East Wind matters for Ozarks readers because it makes sustainability feel local and tangible. The word can become abstract quickly. It can turn into a policy debate, a product label or a distant argument about global systems too large for one household or one town to grasp. East Wind brings the idea back down to the scale of creek water, garden rows, firewood, shared kitchens, food processing, sawdust, berry patches and people trying to organize work in a way that keeps a rural place functioning. That does not make the choices easy. It makes them visible.

It also matters because food security and environmental stewardship are connected. Gardens, orchards, perennial plantings and local processing do not remove a community from the wider economy, but they can soften some of the shocks that come with depending entirely on outside systems. East Wind’s garden work, nut butter business and shared labor structure show one way people have tried to make rural life more durable. The model is unusual, but the underlying questions are familiar across the Ozarks: How do people stay on the land? How do they make work pay? How do they care for woods and water without pretending they do not also need heat, income and food? How do neighbors help each other when formal systems are thin?

Those questions are not new. They run through Ozarks history, from subsistence gardening and wood heat to church suppers, volunteer fire departments, food pantries, farm markets and family networks that stretch across gravel roads. East Wind’s version is distinctive because its property, businesses and labor are organized cooperatively, but the environmental heartbeat is recognizable. It is the belief that a place can be cared for through repeated, practical acts. Split the wood. Tend the soil. Plant the trees. Keep the creek clean. Share the work. Fix what breaks. Try again when a season fails.

That is a feel-good story, but only if it is allowed to remain honest. Intentional communities require governance, labor expectations, accountability and daily compromise. Shared resources can reduce some pressures while creating other tensions. Living closer to the land can deepen appreciation, but it can also increase the amount of physical work required to keep a place going. East Wind’s value as an environmental feature comes from that realism. It is not a glossy escape from the world. It is a long-running local attempt to meet ordinary needs in a less isolated, less disposable and more land-aware way.

In the end, the strength of East Wind as an environmental story is not that it offers a perfect blueprint for everyone else. It does not. The strength of the story is simpler. In one corner of the Missouri Ozarks, for more than half a century, people have kept testing whether a shared life can produce a more careful relationship to land. They have done it not through abstraction but through gardens, orchards, compost, cover crops, milling, wood heat, food processing, volunteer work and the long patience of trying again next season. And if you stand with that idea for a moment, the setting begins to make perfect sense: Lick Creek moving past the woods, the gardens pushing outward at the edge of the cleared ground, and one Ozark community still asking whether shared work can make rural life a little more durable, a little more neighborly and a little more sustainable than it would otherwise be.

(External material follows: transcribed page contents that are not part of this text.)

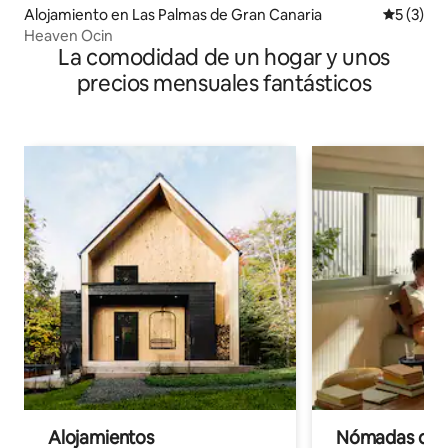
Alojamiento en Las Palmas de Gran Canaria
Calificac
5 (3)
Heaven Ocin
La comodidad de un hogar y unos
precios mensuales fantásticos
Alojamientos
Nómadas digit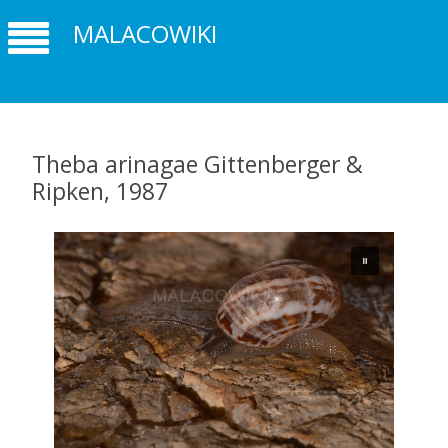
MALACOWIKI
Theba arinagae Gittenberger &
Ripken, 1987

This article originally appeared in the The Ozark Gazette

Additional Reporting By: East Wind Community; East Wind Community Our Land; East Wind Community Garden; East Wind Community Forestry; East Wind Community Our Business; East Wind Nut Butters; 417 Magazine; Ozark County Times

What This Means

For readers, East Wind Community offers a local example of sustainability as daily work rather than distant theory. Its gardens, orchards, forest care, nut butter business and shared labor system connect environmental stewardship to food security, rural work and Ozarks resilience.

The practical takeaway is not that every household or town should copy East Wind’s model. It is that soil, woods, water, food processing and neighborly labor remain central to how rural communities endure.